Intégration thermique : utiliser la vapeur de l'usine pour alimenter le sécheur

Un sécheur à bande fonctionne avec de l'air chauffé à 80–130°C — une plage de température atteignable avec de la vapeur basse pression à 3–6 bar(g), disponible dans toute papeterie comme sous-produit de la chaudière de récupération ou à écorce. Le circuit thermique est simple : la vapeur d'usine (typiquement à 4–6 bar(g), saturée, ~155–165°C) passe dans un échangeur de chaleur vapeur-air — une batterie à tubes ailettés — à l'entrée de chaque zone de séchage. La vapeur se condense en cédant sa chaleur latente (~2 100 kJ/kg à 4 bar), et le condensat retourne au circuit d'eau d'alimentation chaudière. Pour un sécheur à bande évaporant 3 t/h d'eau de boues, la consommation de vapeur est d'environ 1,8–2,2 t/h à 4 bar. Point de conception critique : vérifier le retour de condensat pour VOC et H₂S avant retour dans le système chaudière.

Gestion des odeurs, COV et air d'échappement : ce que la réglementation exige réellement

En vertu de la directive IED de l'UE et des conclusions BAT pour le secteur pâte et papier, l'air d'échappement du séchage de boues est une source d'émission diffuse devant être captée et traitée.
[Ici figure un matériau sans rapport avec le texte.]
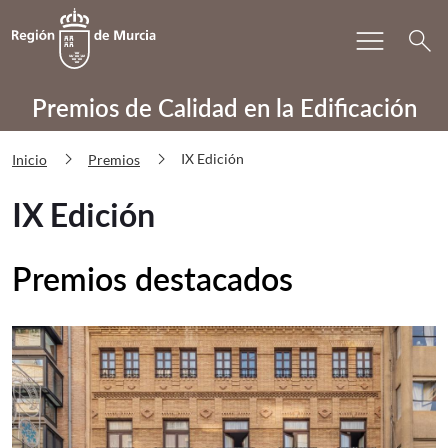
Bu
menu
Volver a
Ir a
search
PRECAE IX Edición
Premios de Calidad en la Edificación
chevron_right
chevron_right
IX Edición
Inicio
Premios
IX Edición
Premios destacados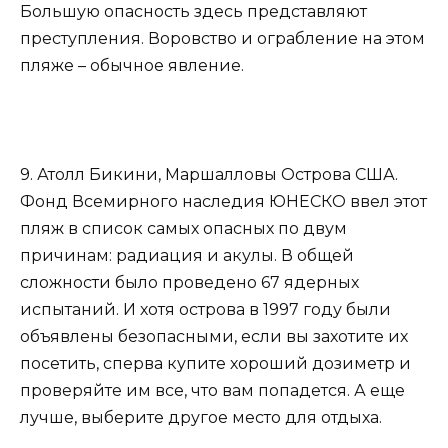
Большую опасность здесь представляют
преступления. Воровство и ограбление на этом
пляже – обычное явление.
9. Атолл Бикини, Маршалловы Острова США.
Фонд Всемирного наследия ЮНЕСКО ввел этот
пляж в список самых опасных по двум
причинам: радиация и акулы. В общей
сложности было проведено 67 ядерных
испытаний. И хотя острова в 1997 году были
объявлены безопасными, если вы захотите их
посетить, сперва купите хороший дозиметр и
проверяйте им все, что вам попадется. А еще
лучше, выберите другое место для отдыха.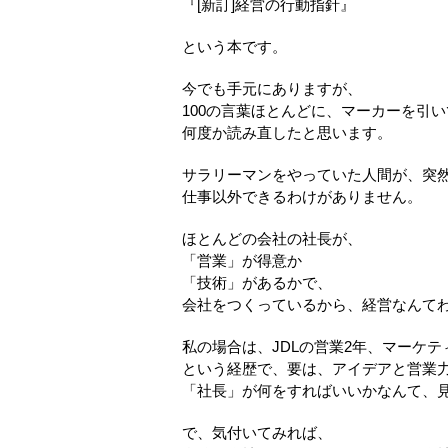
『[新訂]経営の行動指針』
という本です。
今でも手元にありますが、
100の言葉ほとんどに、マーカーを引
何度か読み直したと思います。
サラリーマンをやっていた人間が、突
仕事以外できるわけがありません。
ほとんどの会社の社長が、
「営業」が得意か
「技術」があるかで、
会社をつくっているから、経営なんて
私の場合は、JDLの営業2年、マーケテ
という経歴で、要は、アイデアと営業
「社長」が何をすればいいかなんて、
で、気付いてみれば、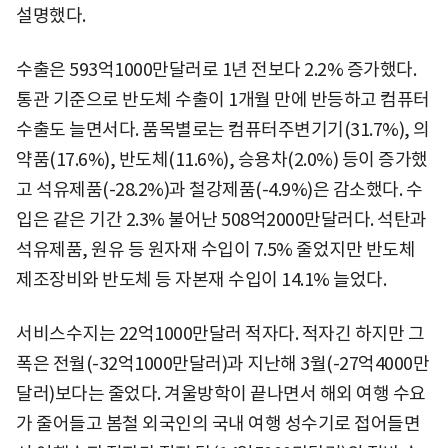
설명했다.
수출은 593억1000만달러로 1년 전보다 2.2% 증가했다.
통관 기준으로 반도체 수출이 1개월 만에 반등하고 컴퓨터
수출도 늘면서다. 품목별로는 컴퓨터주변기기(31.7%), 의
약품(17.6%), 반도체(11.6%), 승용차(2.0%) 등이 증가했
고 석유제품(-28.2%)과 철강제품(-4.9%)은 감소했다. 수
입은 같은 기간 2.3% 불어난 508억2000만달러다. 석탄과
석유제품, 원유 등 원자재 수입이 7.5% 줄었지만 반도체
제조장비와 반도체 등 자본재 수입이 14.1% 늘었다.
서비스수지는 22억1000만달러 적자다. 적자긴 하지만 그
폭은 전월(-32억1000만달러)과 지난해 3월(-27억4000만
달러)보다는 줄었다. 겨울방학이 끝나면서 해외 여행 수요
가 줄어들고 봄철 외국인의 국내 여행 성수기로 접어들면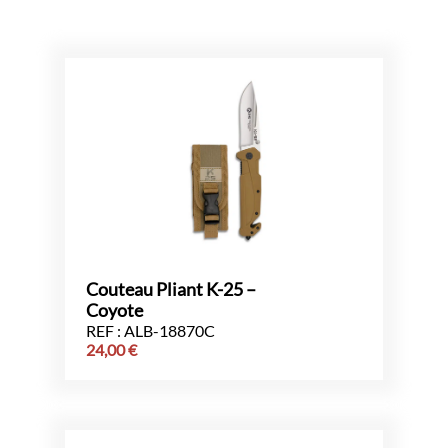
Couteau Pliant K-25 –
Coyote
REF : ALB-18870C
24,00
€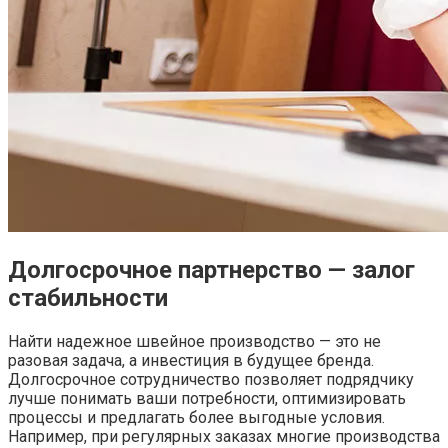
Долгосрочное партнерство — залог
стабильности
Найти надежное швейное производство — это не
разовая задача, а инвестиция в будущее бренда.
Долгосрочное сотрудничество позволяет подрядчику
лучше понимать ваши потребности, оптимизировать
процессы и предлагать более выгодные условия.
Например, при регулярных заказах многие производства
Le chemin de conformité pratique pour une installation de sécheur à bande est une machine entièrement fermée avec l'air d'échappement dirigé vers : (1) Biofiltre : efficace pour H₂S, NH₃ et odorants ; coût capital pour un biofiltre dimensionné pour 3 t/h d'évaporation typiquement 150 000–300 000 €. (2) Épurateur chimique (acide + caustique deux étages) : plus fiable pour l'élimination de NH₃ et H₂S, coût opérationnel plus élevé. (3) Oxydeur thermique avec récupération de chaleur : requis si le flux massique COV dépasse le seuil d'autorisation (typiquement >1 kg/h COT). Pour la plupart des installations de sécheur à bande, le biofiltre est le traitement primaire standard.

Dimensionner un sécheur à bande pour votre usine : données d'entrée clés et ce qu'attendre d'un fournisseur

L'ensemble de données crédible minimum pour un devis de sécheur à bande pour boues de papeterie comprend : (a) débit de boues en t/h (humide) ou t/jour ; (b) teneur en humidité à l'entrée, confirmée par au moins trois mesures ; (c) cible d'humidité à la sortie et processus en aval ; (d) source de chaleur disponible — pression vapeur, prélèvement maximum et température ; (e) composition des boues, notamment le ratio boues primaires/secondaires et la teneur en cendres. Un fournisseur d'équipement compétent demandera un échantillon de boues avant de confirmer toute garantie de performance. Attendez un taux d'évaporation spécifique garanti de 4–8 kg d'eau par m² de surface de bande par heure. Un sécheur traitant 5 t/h de boues humides à 60 % d'humidité entrée jusqu'à 12 % nécessite environ 300–600 m² de surface de bande.